Play is your child’s most important occupation. Play has an integral role in social, emotional and intellectual development. Some children find it difficult to use play equipment, take turns, play with others, or understanding social cues. A pediatric occupational therapist can work with you to help expand your child’s range of play interests and develop play skills in the areas that will benefit their physical, social and cognitive development.
Pediatric occupational therapy focuses on development of a child’s areas of strength and areas of difficulty to ensure well-rounded development. Some of the common school-based areas we are asked to help with are: handwriting, scissor cutting, drawing, concentrating, following instructions, shapes/puzzles/construction, being organized, and taking care of belongings.
It can be easy for children to feel overwhelmed or anxious. Often, they don’t have the language or skills to understand the emotions they are experiencing. Anxiety can have a significant effect on a child’s confidence and emotional wellbeing. This can lead to difficulties remaining calm in the classroom or can present as behavioural outbursts at home. There are many practical skills we can teach children (and their parents) to be able to take ownership of their emotional regulation, prevent “meltdowns” and understand the difficulties they may be having.

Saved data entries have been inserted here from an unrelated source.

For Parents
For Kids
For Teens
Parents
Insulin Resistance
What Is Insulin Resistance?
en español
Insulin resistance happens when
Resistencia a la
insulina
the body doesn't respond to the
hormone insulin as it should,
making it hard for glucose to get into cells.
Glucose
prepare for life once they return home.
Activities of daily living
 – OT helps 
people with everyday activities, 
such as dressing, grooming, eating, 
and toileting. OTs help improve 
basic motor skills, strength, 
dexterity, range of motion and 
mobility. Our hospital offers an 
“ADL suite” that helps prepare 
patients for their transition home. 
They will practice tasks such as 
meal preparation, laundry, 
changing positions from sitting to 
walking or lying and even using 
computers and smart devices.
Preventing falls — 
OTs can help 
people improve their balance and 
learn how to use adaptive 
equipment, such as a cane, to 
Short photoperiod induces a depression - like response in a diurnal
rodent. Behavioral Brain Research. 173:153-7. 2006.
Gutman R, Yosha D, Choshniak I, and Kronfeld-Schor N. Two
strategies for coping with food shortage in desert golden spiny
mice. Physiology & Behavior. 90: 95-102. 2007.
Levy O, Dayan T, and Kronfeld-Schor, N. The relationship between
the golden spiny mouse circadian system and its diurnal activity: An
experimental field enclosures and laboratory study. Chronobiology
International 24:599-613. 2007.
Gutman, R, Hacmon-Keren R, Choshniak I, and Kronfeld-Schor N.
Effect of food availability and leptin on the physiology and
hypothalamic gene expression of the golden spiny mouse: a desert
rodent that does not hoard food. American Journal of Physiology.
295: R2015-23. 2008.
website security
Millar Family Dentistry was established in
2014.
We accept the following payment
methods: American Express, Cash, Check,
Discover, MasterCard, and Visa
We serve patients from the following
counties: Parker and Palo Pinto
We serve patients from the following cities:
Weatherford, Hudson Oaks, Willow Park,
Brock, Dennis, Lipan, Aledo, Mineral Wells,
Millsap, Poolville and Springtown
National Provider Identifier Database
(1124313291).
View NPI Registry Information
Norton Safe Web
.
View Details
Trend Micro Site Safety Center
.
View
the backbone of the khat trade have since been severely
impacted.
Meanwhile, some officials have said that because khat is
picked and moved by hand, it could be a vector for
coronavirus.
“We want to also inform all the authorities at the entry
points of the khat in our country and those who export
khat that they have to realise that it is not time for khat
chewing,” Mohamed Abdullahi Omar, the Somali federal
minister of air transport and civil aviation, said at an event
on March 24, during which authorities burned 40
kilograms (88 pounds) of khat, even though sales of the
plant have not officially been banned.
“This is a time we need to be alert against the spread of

Some children benefit from occupational therapy specifically for the development of social skills. Pediatric occupational therapy can focus on developing skills such as; perspective taking, turn-taking, having a “back-and-forth” conversation and understanding expected social behaviours.
How do we support kids?
- Detailed assessment or screenings
- Individual/group therapy programs
- Consultation and advice for families
- Home, school and community visits
- Parent education and coaching
- Training and advice for service providers
- School/teacher training and coaching
- Home programs
- Referral to other services if required
- Home modifications and environmental guidance
Our pediatric occupational therapy follows a Change Framework model. Following this model, we believe that improvement occurs in accordance with two principles of change::
- The more you practice something the better you will be
- Receiving consistent instruction from multiple sources results in faster learning.
Because of these principles, we build pediatric therapy teams that consist of experts and of those closest to the child. The structure of our teams ensures that change occurs beyond the therapy room. Our teams consist of the child, the child’s Champion of Change (the therapist), and the child’s Agent(s) of Change (often caregivers and teachers).
Champions of Change make a therapy plan, educate and coach the Agents of Change on how to implement the plan, and help the Agents of Change overcome any barriers that arise.
Agents of Change are the people who are best able to make change happen: they implement the therapy plan, observe and report progress, and communicate difficulties or barriers.